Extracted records
-=-=-

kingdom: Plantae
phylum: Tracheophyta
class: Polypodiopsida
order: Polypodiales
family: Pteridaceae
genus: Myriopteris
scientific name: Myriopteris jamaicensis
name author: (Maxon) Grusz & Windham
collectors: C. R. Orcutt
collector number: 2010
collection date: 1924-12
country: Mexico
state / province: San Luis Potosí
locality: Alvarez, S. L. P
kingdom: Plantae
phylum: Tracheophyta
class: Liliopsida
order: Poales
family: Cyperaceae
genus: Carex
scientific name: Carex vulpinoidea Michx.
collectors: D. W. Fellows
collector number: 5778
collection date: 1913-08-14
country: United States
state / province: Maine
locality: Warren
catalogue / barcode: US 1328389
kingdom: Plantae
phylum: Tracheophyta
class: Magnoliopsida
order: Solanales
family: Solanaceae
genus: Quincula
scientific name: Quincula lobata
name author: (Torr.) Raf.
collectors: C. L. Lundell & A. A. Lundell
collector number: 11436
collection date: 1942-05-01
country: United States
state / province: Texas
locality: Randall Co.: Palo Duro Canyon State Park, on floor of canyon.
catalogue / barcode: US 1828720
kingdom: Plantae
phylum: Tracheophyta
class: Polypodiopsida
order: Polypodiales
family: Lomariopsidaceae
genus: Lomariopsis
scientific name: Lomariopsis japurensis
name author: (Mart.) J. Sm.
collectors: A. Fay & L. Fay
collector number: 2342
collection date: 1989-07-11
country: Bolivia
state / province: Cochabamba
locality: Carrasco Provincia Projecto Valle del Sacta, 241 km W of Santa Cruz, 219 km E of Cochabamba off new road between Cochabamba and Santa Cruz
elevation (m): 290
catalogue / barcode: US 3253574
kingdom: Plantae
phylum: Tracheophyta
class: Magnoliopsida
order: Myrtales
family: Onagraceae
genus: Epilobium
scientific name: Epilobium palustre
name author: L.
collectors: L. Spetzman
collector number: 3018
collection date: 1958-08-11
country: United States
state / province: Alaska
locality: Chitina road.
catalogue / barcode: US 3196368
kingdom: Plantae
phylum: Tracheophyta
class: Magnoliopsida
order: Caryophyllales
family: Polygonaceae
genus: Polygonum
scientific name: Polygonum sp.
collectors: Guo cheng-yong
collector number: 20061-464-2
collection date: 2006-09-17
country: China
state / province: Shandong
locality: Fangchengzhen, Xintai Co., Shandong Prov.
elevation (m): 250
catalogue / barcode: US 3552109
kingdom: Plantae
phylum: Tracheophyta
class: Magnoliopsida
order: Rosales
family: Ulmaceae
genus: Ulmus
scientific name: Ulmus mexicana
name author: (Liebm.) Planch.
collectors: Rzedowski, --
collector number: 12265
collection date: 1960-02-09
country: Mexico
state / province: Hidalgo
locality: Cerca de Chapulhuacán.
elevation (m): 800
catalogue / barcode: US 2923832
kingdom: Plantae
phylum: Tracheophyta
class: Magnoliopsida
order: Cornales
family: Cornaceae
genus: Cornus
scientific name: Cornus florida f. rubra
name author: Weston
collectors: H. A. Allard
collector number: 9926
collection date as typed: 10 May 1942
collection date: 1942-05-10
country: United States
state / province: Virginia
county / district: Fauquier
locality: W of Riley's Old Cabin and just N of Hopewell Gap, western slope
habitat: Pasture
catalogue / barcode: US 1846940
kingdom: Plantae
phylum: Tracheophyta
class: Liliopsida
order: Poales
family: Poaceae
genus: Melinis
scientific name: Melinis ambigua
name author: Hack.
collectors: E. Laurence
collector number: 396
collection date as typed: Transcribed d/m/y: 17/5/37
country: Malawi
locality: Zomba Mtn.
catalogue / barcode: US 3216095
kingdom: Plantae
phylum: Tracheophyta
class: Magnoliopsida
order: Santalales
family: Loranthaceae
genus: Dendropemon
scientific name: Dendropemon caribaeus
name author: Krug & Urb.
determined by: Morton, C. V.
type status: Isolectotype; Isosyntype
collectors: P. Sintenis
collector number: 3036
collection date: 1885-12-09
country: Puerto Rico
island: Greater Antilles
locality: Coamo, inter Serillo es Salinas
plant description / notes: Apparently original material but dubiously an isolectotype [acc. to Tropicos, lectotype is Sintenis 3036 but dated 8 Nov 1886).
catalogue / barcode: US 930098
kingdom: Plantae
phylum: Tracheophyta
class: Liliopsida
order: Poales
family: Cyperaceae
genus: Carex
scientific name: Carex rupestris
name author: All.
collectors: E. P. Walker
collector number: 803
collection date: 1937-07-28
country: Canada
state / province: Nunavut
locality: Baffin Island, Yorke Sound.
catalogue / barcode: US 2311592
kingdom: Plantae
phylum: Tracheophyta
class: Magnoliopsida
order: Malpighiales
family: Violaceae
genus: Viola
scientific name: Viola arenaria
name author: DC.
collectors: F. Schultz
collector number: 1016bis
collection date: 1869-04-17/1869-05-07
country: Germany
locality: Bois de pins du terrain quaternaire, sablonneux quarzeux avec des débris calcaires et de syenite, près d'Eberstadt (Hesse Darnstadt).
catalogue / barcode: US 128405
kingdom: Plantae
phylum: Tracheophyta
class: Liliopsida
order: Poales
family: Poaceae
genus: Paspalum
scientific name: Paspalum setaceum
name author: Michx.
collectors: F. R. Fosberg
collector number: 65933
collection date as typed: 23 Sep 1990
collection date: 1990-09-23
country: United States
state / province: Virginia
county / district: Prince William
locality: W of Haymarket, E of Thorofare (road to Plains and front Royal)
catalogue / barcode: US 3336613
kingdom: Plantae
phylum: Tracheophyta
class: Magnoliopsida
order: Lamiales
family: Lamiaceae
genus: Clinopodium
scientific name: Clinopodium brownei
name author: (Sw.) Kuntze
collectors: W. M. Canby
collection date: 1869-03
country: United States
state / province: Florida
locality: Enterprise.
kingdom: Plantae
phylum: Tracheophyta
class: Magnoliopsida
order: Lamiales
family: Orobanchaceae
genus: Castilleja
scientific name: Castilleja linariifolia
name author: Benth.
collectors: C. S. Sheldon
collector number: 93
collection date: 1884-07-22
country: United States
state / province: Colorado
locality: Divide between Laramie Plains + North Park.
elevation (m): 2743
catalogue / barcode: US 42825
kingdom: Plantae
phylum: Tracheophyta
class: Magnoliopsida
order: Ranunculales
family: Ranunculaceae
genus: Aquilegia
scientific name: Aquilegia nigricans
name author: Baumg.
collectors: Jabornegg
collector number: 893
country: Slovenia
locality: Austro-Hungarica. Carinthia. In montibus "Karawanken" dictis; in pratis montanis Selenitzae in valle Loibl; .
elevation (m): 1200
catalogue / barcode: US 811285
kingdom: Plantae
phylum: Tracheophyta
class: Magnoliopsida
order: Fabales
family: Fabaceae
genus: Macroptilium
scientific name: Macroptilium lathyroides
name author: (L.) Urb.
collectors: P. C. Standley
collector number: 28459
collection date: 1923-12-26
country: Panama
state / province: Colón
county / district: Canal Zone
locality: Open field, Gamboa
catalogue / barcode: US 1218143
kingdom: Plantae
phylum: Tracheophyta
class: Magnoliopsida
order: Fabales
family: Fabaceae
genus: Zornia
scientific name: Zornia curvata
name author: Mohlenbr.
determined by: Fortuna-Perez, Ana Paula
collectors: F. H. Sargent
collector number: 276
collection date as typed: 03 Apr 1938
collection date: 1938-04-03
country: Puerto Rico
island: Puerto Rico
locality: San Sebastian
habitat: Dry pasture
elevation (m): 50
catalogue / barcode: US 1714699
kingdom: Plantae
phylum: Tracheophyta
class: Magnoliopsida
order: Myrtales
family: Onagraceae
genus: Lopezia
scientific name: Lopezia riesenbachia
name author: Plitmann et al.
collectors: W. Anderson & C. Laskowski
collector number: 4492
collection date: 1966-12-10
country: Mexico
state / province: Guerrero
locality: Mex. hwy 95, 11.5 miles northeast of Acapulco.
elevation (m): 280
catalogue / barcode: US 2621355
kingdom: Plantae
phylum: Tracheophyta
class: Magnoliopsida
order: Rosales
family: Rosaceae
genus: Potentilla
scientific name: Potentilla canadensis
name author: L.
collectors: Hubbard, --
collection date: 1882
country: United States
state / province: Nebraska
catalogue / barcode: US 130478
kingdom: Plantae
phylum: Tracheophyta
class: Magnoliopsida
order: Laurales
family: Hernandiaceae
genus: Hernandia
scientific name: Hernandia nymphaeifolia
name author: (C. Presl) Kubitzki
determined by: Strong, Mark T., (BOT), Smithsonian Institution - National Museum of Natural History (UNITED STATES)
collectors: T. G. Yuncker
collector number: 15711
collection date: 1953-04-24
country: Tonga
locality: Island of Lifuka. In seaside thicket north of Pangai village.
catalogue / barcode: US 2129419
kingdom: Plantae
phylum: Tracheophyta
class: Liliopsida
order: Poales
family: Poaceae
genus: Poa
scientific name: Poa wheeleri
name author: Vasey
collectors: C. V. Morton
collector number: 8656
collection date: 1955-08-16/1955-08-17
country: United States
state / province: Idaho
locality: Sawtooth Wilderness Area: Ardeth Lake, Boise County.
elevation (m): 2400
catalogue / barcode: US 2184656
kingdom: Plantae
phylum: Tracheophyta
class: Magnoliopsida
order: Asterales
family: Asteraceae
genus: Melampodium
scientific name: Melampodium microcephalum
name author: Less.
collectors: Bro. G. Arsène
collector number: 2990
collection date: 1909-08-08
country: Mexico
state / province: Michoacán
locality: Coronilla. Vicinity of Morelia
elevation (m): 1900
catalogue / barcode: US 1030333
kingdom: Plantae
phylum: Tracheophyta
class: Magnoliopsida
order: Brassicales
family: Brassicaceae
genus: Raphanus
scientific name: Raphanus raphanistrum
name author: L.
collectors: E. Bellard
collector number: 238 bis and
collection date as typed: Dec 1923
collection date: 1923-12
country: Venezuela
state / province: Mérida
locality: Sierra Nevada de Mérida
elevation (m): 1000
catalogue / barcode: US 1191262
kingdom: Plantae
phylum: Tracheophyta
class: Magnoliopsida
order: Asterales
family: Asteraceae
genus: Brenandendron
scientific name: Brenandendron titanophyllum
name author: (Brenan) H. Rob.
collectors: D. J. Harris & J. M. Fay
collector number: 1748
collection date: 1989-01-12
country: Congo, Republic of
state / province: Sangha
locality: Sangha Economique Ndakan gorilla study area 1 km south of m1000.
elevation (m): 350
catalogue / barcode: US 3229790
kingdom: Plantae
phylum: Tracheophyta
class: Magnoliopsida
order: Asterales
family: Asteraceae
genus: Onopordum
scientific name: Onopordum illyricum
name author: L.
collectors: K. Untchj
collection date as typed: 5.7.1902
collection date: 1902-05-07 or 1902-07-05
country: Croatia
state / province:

-=-=-

Lay out everything from the start of the records down to and including the line containing "collector number: 11436" as a Markdown table with the columns Row and Line, numbering each line and leaving out blank lines.

| Row | Line |
|---|---|
| 1 | kingdom: Plantae |
| 2 | phylum: Tracheophyta |
| 3 | class: Polypodiopsida |
| 4 | order: Polypodiales |
| 5 | family: Pteridaceae |
| 6 | genus: Myriopteris |
| 7 | scientific name: Myriopteris jamaicensis |
| 8 | name author: (Maxon) Grusz & Windham |
| 9 | collectors: C. R. Orcutt |
| 10 | collector number: 2010 |
| 11 | collection date: 1924-12 |
| 12 | country: Mexico |
| 13 | state / province: San Luis Potosí |
| 14 | locality: Alvarez, S. L. P |
| 15 | kingdom: Plantae |
| 16 | phylum: Tracheophyta |
| 17 | class: Liliopsida |
| 18 | order: Poales |
| 19 | family: Cyperaceae |
| 20 | genus: Carex |
| 21 | scientific name: Carex vulpinoidea Michx. |
| 22 | collectors: D. W. Fellows |
| 23 | collector number: 5778 |
| 24 | collection date: 1913-08-14 |
| 25 | country: United States |
| 26 | state / province: Maine |
| 27 | locality: Warren |
| 28 | catalogue / barcode: US 1328389 |
| 29 | kingdom: Plantae |
| 30 | phylum: Tracheophyta |
| 31 | class: Magnoliopsida |
| 32 | order: Solanales |
| 33 | family: Solanaceae |
| 34 | genus: Quincula |
| 35 | scientific name: Quincula lobata |
| 36 | name author: (Torr.) Raf. |
| 37 | collectors: C. L. Lundell & A. A. Lundell |
| 38 | collector number: 11436 |